138 90-Mektub

90
DOKSANINCI MEKTÛB

Bu mektûb, hâce Kâsıma yazılmışdır. Bütün varlığımızla Allahü teâlâ­ya dönmek lâzım olduğu ve bu ni’mete kavuşmak için, Ebû Bekr-i Sıddî­kın yoluna sarılmak îcâb etdiği bildirilmekdedir:

Hak teâlâ, bu alçak dünyâyı gözünüze aşağı ve değersiz göstersin. Kalb aynanızı, âhıretin güzel cemâli ile süslesin!
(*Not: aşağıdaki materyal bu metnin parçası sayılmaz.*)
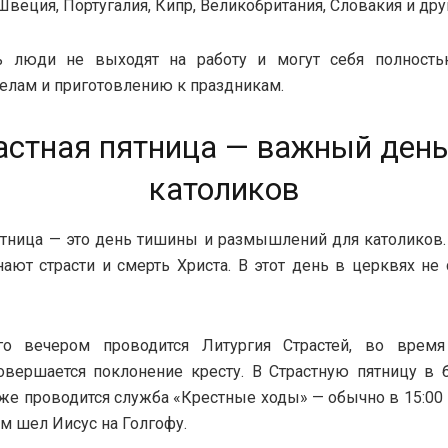
Швеция, Португалия, Кипр, Великобритания, Словакия и дру
ь люди не выходят на работу и могут себя полность
лам и приготовлению к праздникам.
астная пятница — важный день
католиков
ятница — это день тишины и размышлений для католиков.
ают страсти и смерть Христа. В этот день в церквях не
го вечером проводится Литургия Страстей, во время
совершается поклонение кресту. В Страстную пятницу в
же проводится служба «Крестные ходы» — обычно в 15:00 
ым шел Иисус на Голгофу.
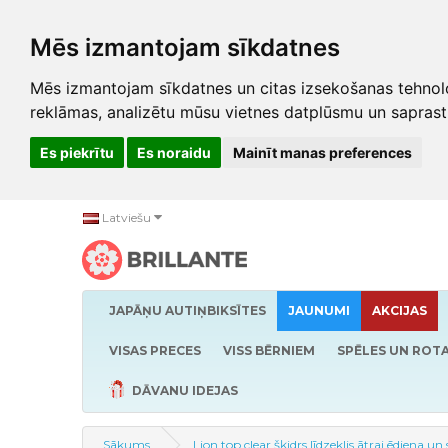
Mēs izmantojam sīkdatnes
Mēs izmantojam sīkdatnes un citas izsekošanas tehnolo
reklāmas, analizētu mūsu vietnes datplūsmu un saprast
Es piekrītu
Es noraidu
Mainīt manas preferences
Latviešu
JAPĀŅU AUTIŅBIKSĪTES
JAUNUMI
AKCIJAS
VISAS PRECES
VISS BĒRNIEM
SPĒLES UN ROTA
DĀVANU IDEJAS
Sākums
Lion top clear šķidrs līdzeklis ātrai ēdiena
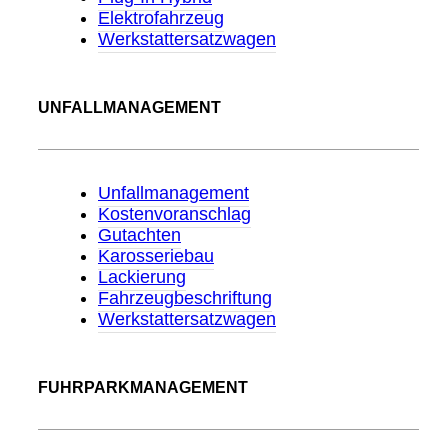
Elektrofahrzeug
Werkstattersatzwagen
UNFALLMANAGEMENT
Unfallmanagement
Kostenvoranschlag
Gutachten
Karosseriebau
Lackierung
Fahrzeugbeschriftung
Werkstattersatzwagen
FUHRPARKMANAGEMENT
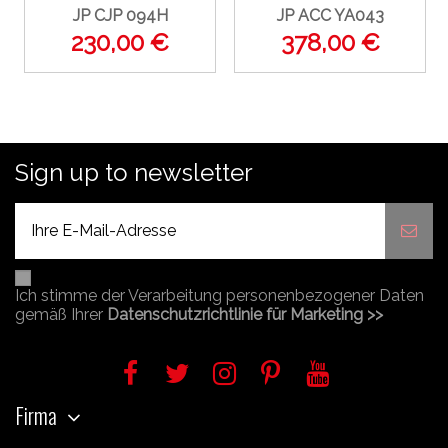
JP CJP 094H
JP ACC YA043
230,00 €
378,00 €
Sign up to newsletter
Ich stimme der Verarbeitung personenbezogener Daten
gemäß Ihrer
Datenschutzrichtlinie für Marketing >>
Firma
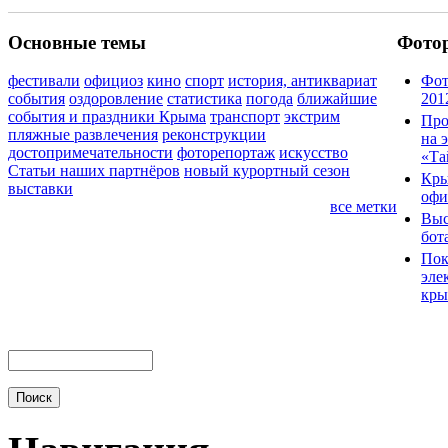
Основные темы
Фото
фестивали
официоз
кино
спорт
история, антиквариат
Фот
события
оздоровление
статистика
погода
ближайшие
201
события и праздники Крыма
транспорт
экстрим
Про
пляжные развлечения
реконструкции
на 
достопримечательности
фоторепортаж
искусство
«Та
Статьи наших партнёров
новый курортный сезон
Кры
выставки
офи
все метки
Выс
бот
Пок
эле
кры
Bu düâmızı, mi’râc gecesi, kendisinden gözü hiç ayrılmayan, tertemiz Peygamberi hurmetine kabûl bu­yursun “aleyhi ve alâ âlihi minessalevâti efdalühâ ve minetteslîmâti ekme­lühâ”! Okşayıcı, kıymetli mektûbunuz ve yüksek değerli hediyyeleriniz gel­di. Lutf eylemişsiniz. Allahü teâlâ, hayrlı karşılıklarını ihsân eylesin! Seven­lerimize ve iyi gözle bakanlarımıza nasîhatimiz şudur: Bütün varlığımızla Allahü teâlânın mukaddes zâtına dönmeliyiz! Ondan başka herşeyden yüz çevirmeliyiz! Fârisî mısra’ tercemesi:

İş budur, bundan başkası hiçdir!

Bugün, bu büyük ni’mete kavuşmak için Ebû Bekr-i Sıddîkın yoluna inanmak ve bağlanmak lâzımdır. Bu yolda bulunan büyüklerin “rahmetul­lahi aleyhim ecma’în” bir sohbeti ile kavuşulan şeyler, sıkı riyâzetlerle ve ağır mücâhedelerle ele geçemez.

[(Riyâzet) nefsin istediklerini yapmamak, harâmlardan, mekrûhlardan sakınmakdır. (Mücâhede), nefse ağır gelen, onun istemediği şeyleri yapmak, farzları, sünnetleri, müstehabları işlemek demekdir].

Bu büyüklerin yolunda, sonda kavuşulan ni’metler, başlangıçda yerleş­dirilmişdir. Sona varanların kavuşduklarını, dahâ ilk sohbetde ihsân eder­ler. Bu büyüklerin yolu, Eshâb-ı kirâmın yoludur. Eshâb-ı kirâm “rıdvânul­lahi teâlâ aleyhim ecma’în”, insanların en üstününün, dahâ birinci sohbe­tinde “aleyhi ve aleyhimüssalevâtü vetteslîmât” öyle ni’metlere kavuşdu­lar ki, ümmetin Evliyâsı, bunlara en sonda belki kavuşabilir. İşte bu, nihâ­yetin bidâyete yerleşdirilmesidir. Öyle ise, bu büyükleri cân ile, gönül ile seviniz! Çünki, bütün se’âdetlerin temeli, sebebi bu sevgidir. Allahü teâ­lâ, size ve doğru yolda gidenlere ve Muhammed Mustafânın izinde bulu­nanlara selâmet versin “aleyhi ve alâ âlihissalâtü vesselâm!”